Tausende Menschen vor allem aus dem Nahen Osten sitzen derzeit bei eisigen Temperaturen an der Grenze zum EU-Mitgliedstaat Polen fest. Die EU wirft dem belarussischen Machthaber Alexander Lukaschenko vor, absichtlich Flüchtlinge in die EU zu schleusen, um Vergeltung für frühere Sanktionsbeschlüsse zu üben.

In Brüssel beschlossen die EU-Außenminister am Montag eine weitere Verschärfung der Sanktionsvorgaben. Damit kann die EU nun auch "die Instrumentalisierung von Migranten für politische Zwecke" unter Strafe stellen.

Die neuen Strafmaßnahmen sollen Fluggesellschaften, Reisebüros und andere Verantwortliche treffen, die sich an Schleusungen beteiligen. Die genaue Sanktionsliste soll laut Diplomaten in den kommenden Wochen ausgearbeitet werden.

Bundesaußenminister Heiko Maas (SPD) drohte damit, Fluggesellschaften aus Drittländern die Überflug- und Landegenehmigungen in Europa zu entziehen. Für die belarussischen Airlines hatte die EU bereits im Mai ein entsprechendes Verbot verhängt.

Lukaschenko kündigte am Montag an, sein Land bemühe sich um die Rückführung der Flüchtlinge in ihre Heimatländer. Allerdings seien "diese Leute sehr stur", keiner wolle zurückkehren. Belarus wolle nicht, dass sich die Situation an der Grenze zu einem "Konflikt" mit Polen ausweite, versicherte Lukaschenko.

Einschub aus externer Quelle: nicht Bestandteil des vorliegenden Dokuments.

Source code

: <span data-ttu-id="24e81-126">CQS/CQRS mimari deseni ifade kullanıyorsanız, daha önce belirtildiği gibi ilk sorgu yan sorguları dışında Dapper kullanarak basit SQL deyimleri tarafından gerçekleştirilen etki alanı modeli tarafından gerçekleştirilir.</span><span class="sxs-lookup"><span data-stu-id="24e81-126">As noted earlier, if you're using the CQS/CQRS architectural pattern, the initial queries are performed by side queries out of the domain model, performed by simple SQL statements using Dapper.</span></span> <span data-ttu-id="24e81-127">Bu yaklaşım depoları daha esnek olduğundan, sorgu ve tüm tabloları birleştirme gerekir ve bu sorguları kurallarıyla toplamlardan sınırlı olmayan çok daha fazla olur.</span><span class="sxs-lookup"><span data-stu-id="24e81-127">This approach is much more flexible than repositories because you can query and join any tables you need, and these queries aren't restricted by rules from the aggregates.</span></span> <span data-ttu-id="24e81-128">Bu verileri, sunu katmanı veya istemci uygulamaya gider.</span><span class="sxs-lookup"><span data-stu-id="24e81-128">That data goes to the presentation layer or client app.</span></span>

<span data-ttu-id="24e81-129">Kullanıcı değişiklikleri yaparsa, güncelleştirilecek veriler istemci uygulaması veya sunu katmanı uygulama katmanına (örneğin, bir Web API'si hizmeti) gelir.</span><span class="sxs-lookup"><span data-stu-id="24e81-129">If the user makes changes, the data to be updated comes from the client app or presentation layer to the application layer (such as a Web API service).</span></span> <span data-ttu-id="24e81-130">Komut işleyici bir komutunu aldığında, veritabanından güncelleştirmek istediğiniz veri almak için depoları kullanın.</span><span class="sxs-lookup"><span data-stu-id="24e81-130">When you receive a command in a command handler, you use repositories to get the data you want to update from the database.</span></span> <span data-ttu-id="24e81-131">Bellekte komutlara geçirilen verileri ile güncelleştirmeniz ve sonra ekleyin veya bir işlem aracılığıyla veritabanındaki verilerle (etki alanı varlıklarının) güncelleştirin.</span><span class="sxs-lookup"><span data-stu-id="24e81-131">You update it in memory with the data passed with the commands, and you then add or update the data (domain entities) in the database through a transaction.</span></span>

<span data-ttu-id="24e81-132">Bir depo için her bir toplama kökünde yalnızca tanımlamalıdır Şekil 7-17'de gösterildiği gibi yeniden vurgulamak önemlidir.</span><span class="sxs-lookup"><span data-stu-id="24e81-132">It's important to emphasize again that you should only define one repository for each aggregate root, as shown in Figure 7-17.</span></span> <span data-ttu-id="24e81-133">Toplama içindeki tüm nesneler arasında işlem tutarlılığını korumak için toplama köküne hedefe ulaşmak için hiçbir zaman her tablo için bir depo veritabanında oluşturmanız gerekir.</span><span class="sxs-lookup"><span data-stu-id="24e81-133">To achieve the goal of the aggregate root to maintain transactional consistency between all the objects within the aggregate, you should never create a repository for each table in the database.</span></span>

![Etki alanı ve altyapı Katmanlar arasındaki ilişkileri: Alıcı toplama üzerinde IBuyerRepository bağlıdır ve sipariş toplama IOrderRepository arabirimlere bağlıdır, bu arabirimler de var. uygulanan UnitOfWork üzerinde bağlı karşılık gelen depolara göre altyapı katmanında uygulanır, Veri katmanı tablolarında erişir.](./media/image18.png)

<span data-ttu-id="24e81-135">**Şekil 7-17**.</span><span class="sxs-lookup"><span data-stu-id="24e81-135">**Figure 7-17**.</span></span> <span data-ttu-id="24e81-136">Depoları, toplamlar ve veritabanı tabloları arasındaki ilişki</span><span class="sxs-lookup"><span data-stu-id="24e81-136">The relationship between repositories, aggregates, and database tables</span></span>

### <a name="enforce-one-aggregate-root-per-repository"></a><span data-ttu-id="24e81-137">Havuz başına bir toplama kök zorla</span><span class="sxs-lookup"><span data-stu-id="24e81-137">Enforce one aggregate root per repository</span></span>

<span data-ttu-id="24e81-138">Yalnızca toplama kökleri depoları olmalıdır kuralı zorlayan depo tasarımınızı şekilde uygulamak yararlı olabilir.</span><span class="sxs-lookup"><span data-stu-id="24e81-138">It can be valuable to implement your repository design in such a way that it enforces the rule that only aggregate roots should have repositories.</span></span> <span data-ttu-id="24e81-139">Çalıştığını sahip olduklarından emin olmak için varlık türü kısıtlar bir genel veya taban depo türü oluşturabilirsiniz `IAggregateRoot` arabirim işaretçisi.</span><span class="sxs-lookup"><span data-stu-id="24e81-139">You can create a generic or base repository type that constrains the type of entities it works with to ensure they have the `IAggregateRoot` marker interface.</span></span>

Zugleich sagte er, Belarus könne auch ein Angebot der Stadt München annehmen, die Flüchtlinge mit der staatlichen Airline Belavia direkt nach Deutschland zu fliegen, sollte Polen keinen "humanitären Korridor" zur Verfügung stellen. Die Organisation einer "Flüchtlingsbewegung" durch Belarus wäre für sein Land teurer.

Litauens Außenminister Gabrielius Landsbergis sagte in Brüssel, er habe "keinen Grund", Lukaschenkos Worten zu einer Rückfühung von Flüchtlingen in ihre Heimatländer Glauben zu schenken. "Lassen Sie uns einfach hoffen, dass er diesmal etwas Wahres sagt."

Lukaschenko sieht sich in seiner zunehmenden Isolation vom engsten Verbündeten Russland unterstützt. Der russische Staatschef Wladimir Putin hatte am Wochenende Vorwürfe zurückgewiesen, wonach Moskau die Krise mit inszeniere. Kreml-Sprecher Dmitri Peskow sagte am Montag, es sei "völlig falsch", Lukaschenko die "ganze Schuld" zu geben. Lukaschenko sei für die Lage an der Grenze nicht verantwortlich.

Nach Angaben aus Minsk befinden sich rund 2000 Menschen im Grenzgebiet, darunter Schwangere und Kinder. Polen geht von 3000 bis 4000 Menschen aus. Belarus hat Hilfslieferungen ins Grenzgebiet gebracht, darunter Zelte und Heizgeräte, wodurch das Lager an der Grenze dauerhafter werden könnte. Polen wirft Belarus vor, die Menschen daran zu hindern, die Grenzregion zu verlassen.

Nach Angaben von Hilfsorganisationen starben bereits zehn Migranten. Sie warnten vor einer humanitären Krise angesichts von Temperaturen unter dem Gefrierpunkt.

Dennoch mehren sich die Zeichen, dass die Krise demnächst entschärft werden könnte. Belavia kündigte am Montag ein Flugverbot von Dubai nach Belarus für Menschen aus Syrien, dem Irak, Afghanistan und dem Jemen an. Der Schritt sei auf Ersuchen der Vereinigten Arabischen Emirate erfolgt. Zuvor waren bereits andere Wege nach Belarus gekappt worden. Die irakische Regierung kündigte einen ersten Flug zur Rückführung von Migranten auf freiwilliger Basis für Donnerstag an.